Last week, the White House declared the opioid crisis a “public health emergency.” The declaration outlined a number of steps the Administration will take to address the epidemic. The public health emergency declaration, while acknowledging the scope and tragic costs of opioid abuse, falls short of a “national emergency” declaration made under the Stafford Act or National Emergencies Act and was not coupled with any new federal funds.
The declaration of a “public health emergency” is made under Section 319 of the Public Health Services Act (PHSA). The PHSA provides the legal authority for the Department of Health and Human Services (HHS) to respond to public health emergencies. Section 319 authorizes the HHS Secretary to lead a federal public health and medical response to public health emergencies, determine if a public health emergency exists, and assist states in their response activities. A benefit of making a public health emergency declaration is that it allows activation of resources across the federal government, providing for a comprehensive response.

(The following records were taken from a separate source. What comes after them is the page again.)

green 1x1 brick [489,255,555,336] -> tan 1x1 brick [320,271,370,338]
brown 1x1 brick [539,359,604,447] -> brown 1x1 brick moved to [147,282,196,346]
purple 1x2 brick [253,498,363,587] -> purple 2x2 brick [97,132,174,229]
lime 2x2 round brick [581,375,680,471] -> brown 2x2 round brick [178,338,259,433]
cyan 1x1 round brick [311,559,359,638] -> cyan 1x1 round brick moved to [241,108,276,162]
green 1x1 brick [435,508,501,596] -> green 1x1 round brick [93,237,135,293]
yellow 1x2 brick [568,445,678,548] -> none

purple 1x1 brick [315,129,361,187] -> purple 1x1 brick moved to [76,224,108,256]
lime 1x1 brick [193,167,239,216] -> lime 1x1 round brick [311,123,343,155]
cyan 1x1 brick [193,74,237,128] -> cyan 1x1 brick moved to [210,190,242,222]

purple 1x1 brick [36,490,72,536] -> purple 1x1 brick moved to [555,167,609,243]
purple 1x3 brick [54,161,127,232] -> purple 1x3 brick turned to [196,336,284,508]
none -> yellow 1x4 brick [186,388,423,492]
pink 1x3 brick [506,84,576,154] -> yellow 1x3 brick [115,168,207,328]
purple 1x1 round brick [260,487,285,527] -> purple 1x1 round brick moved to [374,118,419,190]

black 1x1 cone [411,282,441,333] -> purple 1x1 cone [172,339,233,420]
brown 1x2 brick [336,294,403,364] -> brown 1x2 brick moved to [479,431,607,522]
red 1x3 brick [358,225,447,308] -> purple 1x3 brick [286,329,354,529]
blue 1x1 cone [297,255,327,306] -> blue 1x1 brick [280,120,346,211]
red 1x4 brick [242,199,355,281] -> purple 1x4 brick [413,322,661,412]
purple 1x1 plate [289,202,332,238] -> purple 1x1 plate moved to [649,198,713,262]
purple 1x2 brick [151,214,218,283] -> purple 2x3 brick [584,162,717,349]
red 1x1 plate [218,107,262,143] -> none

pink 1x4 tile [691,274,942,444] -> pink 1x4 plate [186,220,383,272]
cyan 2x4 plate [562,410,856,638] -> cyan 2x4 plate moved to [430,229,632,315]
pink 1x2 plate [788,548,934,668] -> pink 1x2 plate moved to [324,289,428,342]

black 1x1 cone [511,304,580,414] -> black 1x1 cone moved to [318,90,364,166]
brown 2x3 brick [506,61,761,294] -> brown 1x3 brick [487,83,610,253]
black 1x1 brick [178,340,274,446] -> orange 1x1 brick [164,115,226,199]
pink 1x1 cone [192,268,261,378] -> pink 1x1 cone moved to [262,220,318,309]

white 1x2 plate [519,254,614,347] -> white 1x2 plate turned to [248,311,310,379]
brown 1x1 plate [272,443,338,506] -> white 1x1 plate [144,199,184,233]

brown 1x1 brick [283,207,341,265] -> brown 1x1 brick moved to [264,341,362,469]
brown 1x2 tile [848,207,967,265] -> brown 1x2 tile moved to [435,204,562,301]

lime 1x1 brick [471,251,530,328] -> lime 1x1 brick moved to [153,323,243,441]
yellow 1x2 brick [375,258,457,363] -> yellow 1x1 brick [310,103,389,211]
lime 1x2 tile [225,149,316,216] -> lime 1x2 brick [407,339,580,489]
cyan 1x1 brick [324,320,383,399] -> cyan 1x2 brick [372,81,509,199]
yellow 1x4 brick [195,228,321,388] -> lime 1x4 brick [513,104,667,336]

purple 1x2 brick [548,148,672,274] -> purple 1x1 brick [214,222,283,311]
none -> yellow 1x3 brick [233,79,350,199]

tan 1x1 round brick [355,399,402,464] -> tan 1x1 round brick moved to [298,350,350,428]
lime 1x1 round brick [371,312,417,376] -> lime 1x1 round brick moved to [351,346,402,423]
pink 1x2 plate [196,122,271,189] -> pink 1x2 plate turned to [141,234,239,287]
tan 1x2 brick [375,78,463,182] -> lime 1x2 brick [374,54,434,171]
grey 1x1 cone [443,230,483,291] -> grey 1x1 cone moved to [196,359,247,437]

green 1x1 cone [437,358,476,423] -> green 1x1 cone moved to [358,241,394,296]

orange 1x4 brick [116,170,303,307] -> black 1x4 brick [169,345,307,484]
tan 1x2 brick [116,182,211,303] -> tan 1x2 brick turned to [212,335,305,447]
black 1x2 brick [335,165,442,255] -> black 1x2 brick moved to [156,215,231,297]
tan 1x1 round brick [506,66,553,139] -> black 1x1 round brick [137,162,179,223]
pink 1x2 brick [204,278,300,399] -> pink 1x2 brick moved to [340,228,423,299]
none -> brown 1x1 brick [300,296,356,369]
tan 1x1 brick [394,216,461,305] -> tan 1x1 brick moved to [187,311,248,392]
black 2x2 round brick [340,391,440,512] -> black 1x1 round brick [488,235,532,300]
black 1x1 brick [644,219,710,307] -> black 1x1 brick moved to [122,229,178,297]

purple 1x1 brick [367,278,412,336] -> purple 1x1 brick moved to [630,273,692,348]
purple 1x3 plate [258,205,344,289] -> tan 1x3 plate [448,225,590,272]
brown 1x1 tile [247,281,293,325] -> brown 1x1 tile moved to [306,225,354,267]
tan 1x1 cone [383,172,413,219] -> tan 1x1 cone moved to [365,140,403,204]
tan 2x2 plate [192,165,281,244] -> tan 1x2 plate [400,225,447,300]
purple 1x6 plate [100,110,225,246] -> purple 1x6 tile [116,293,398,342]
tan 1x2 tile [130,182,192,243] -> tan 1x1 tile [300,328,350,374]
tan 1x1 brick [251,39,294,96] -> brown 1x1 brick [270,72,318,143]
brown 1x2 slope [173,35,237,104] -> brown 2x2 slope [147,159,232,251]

According to the fact sheet released by the White House, the specific steps outlined in the opioid public health declaration include:
- “The action allows for expanded access to telemedicine services, including services involving remote prescribing of medicine commonly used for substance abuse or mental health treatment.
- The action helps overcome bureaucratic delays and inefficiencies in the hiring process, by allowing the Department of Health and Human Services to more quickly make temporary appointments of specialists with the tools and talent needed to respond effectively to our Nation’s ongoing public health emergency.
- The action allows the Department of Labor to issue dislocated worker grants to help workers who have been displaced from the workforce because of the opioid crisis, subject to available funding.
- The action allows for shifting of resources within HIV/AIDS programs to help people eligible for those programs receive substance abuse treatment, which is important given the connection between HIV transmission and substance abuse.”
Congressional Republicans were generally supportive of the declaration. Leaders from the House Energy and Commerce Committee pointed out the work Congress has already done and stated that they are ready to work with the Administration on additional measures. Missing from these and other steps is additional federal funding. The absence of new money drew sharp criticism from some Democrats on Capitol Hill, with Energy Commerce Committee Ranking Member Frank Pallone (D-NJ) and Judiciary Committee Ranking Member John Conyers (D-MI), calling the declaration “meaningless.” Other congressional Democrats have signed onto legislation authorizing over $45 billion of new funds to fight the opioid epidemic.
The near-term impacts of the Administration’s declaration are somewhat unclear. There are several lawsuits filed by states and municipalities against pharmaceutical companies that are likely to continue. If there are no new federal funds – note, current Fiscal Year 2018 appropriations expire December 8th – it could prove difficult for HHS, the Department of Labor, and the Department of Justice to develop and implement new programs. Indeed, this problem could be exacerbated by the fact that that the President’s Opioid Commission is set to release its final recommendations on November 1st which could add a new set of programs. The public health emergency declaration was the latest installment of the public policy story that will play out for months to come. We’ll be watching closely as issues arise.